Communication, Control and Signal Processing Seminar
Policy Search for Reinforcement Learning in Continuous Spaces: Improved Limits and Reduced Variance
U.S. Army Research Laboratory
Reinforcement Learning (RL) is a form of stochastic adaptive control in which one seeks to estimate parameters of a controller without having access to a dynamics model. RL has gained popularity in recent years beginning with the smashing success of AlphaGo besting the world champion in Go during summer 2016. However, the recent empirical successes of RL have been called into question due to their irreproducibility and high variance across different training runs. Motivated by this gap, we'll spotlight recent efforts to solidify theoretical understanding of the rate analysis and limiting properties of policy gradient methods in continuous Markov Decision Problems from a non-convex optimization perspective. Moreover, we design modified step-size rules that yield convergence to approximate local extrema, motivating reward-reshaping via nonconvex optimization. We'll then discuss a modification of the Policy Gradient Theorem that yields provably lower variance policy search directions, and algorithms based upon which yield algorithms with reduced variance. These results provide a conceptual framework for the future design of stable RL tools with lower variance.

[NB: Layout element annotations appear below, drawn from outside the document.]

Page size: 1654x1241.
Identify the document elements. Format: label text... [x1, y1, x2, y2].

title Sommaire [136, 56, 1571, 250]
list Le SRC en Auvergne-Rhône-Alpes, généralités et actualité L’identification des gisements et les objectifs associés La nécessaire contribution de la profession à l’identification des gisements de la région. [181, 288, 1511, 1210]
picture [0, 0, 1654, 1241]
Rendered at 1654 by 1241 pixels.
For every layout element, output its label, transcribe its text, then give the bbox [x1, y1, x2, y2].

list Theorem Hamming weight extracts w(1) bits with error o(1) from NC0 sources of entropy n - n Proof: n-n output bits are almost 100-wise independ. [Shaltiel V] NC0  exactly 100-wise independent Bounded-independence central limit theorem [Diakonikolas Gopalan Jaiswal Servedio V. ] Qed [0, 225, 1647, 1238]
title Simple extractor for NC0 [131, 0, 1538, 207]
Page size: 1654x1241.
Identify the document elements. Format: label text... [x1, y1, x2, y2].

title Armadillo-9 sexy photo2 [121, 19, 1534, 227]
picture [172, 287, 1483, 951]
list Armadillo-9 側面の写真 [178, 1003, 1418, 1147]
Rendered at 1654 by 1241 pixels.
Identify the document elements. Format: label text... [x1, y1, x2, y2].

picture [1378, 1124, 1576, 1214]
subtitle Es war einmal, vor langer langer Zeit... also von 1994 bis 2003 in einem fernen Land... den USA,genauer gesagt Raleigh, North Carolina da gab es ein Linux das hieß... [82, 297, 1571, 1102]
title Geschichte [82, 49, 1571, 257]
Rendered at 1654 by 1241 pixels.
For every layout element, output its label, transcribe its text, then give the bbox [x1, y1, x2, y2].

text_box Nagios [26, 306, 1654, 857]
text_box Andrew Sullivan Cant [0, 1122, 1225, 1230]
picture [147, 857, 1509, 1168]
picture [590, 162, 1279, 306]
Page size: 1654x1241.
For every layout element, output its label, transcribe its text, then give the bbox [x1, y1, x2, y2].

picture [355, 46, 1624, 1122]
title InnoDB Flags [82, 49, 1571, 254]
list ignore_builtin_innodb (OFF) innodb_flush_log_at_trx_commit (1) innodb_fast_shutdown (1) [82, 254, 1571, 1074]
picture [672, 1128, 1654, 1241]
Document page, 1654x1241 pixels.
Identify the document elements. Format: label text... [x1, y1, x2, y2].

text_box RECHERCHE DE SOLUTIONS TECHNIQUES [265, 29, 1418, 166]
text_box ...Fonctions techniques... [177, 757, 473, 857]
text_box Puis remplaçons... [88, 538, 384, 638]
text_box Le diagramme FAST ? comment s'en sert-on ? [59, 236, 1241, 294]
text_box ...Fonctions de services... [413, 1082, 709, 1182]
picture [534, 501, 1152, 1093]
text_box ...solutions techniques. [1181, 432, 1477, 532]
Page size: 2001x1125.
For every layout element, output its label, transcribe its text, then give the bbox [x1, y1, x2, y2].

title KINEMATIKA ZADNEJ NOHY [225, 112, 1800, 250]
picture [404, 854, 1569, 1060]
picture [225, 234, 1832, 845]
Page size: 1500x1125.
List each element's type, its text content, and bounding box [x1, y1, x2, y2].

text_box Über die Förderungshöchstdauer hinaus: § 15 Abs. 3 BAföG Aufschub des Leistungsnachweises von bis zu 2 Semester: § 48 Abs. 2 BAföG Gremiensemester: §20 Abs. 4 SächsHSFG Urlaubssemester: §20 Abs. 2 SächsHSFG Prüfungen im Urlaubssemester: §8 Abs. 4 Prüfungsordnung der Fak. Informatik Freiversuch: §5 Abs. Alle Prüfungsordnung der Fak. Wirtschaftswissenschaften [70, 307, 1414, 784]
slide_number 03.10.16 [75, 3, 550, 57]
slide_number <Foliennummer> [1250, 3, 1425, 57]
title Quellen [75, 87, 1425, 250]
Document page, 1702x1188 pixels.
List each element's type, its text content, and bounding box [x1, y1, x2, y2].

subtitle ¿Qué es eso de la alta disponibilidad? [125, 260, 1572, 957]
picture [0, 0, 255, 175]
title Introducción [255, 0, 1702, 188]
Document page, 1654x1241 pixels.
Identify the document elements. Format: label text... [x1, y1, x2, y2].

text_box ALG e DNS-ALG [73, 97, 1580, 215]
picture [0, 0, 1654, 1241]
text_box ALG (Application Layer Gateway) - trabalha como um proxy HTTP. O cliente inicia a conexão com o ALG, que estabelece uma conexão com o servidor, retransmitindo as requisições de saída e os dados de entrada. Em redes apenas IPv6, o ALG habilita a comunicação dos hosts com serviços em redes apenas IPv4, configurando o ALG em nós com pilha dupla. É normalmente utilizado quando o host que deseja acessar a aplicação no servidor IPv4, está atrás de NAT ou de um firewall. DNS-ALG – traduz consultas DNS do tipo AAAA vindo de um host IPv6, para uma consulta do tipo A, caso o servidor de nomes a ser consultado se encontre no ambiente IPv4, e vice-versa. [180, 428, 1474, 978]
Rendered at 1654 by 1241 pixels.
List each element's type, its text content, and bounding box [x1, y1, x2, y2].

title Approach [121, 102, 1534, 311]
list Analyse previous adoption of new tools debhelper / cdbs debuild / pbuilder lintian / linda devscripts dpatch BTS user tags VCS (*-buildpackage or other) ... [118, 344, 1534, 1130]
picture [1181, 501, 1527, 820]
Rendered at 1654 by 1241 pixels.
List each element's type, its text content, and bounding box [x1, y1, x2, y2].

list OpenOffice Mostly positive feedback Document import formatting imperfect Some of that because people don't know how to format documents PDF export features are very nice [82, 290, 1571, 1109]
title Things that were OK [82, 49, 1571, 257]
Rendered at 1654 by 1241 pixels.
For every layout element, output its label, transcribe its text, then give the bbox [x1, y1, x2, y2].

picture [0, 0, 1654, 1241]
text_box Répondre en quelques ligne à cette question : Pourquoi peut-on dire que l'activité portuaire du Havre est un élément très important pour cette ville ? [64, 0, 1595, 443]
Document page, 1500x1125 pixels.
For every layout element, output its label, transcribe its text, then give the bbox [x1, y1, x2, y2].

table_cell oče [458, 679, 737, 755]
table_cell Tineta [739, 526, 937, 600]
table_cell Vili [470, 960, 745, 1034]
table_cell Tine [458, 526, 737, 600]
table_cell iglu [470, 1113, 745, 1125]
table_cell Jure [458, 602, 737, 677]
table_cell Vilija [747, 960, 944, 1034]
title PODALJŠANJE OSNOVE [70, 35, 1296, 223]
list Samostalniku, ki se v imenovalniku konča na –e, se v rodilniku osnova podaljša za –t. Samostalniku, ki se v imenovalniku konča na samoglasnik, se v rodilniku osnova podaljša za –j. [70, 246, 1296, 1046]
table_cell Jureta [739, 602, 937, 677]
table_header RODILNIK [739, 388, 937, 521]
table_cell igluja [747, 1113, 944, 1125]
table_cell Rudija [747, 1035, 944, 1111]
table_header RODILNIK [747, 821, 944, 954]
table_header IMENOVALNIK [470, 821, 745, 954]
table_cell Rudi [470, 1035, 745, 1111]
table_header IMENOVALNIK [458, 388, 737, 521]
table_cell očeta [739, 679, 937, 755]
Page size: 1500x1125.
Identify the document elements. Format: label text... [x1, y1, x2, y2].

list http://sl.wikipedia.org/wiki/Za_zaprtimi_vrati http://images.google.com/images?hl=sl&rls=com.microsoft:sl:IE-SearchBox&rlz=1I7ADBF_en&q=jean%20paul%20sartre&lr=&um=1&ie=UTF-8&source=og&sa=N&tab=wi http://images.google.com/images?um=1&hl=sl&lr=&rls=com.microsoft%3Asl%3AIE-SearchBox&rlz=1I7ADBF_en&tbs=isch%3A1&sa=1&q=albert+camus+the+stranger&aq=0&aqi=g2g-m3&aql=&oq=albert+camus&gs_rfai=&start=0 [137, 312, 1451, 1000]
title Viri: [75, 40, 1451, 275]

Alec Koppel began as a Research Scientist at the U.S. Army Research Laboratory in the Computational and Information Sciences Directorate in September of 2017. He completed his Master's degree in Statistics and Doctorate in Electrical and Systems Engineering, both at the University of Pennsylvania (Penn) in August of 2017. He is also a participant in the Science, Mathematics, and Research for Transformation (SMART) Scholarship Program sponsored by the American Society of Engineering Education. Before coming to Penn, he completed his Master's degree in Systems Science and Mathematics and Bachelor's Degree in Mathematics, both at Washington University in St. Louis (WashU), Missouri. His research interests are in the areas of signal processing, optimization and learning theory. His current work focuses on optimization and learning methods for streaming data applications, with an emphasis on problems arising in autonomous systems. He co-authored a paper selected as a Best Paper Finalist at the 2017 IEEE Asilomar Conference on Signals, Systems, and Computers.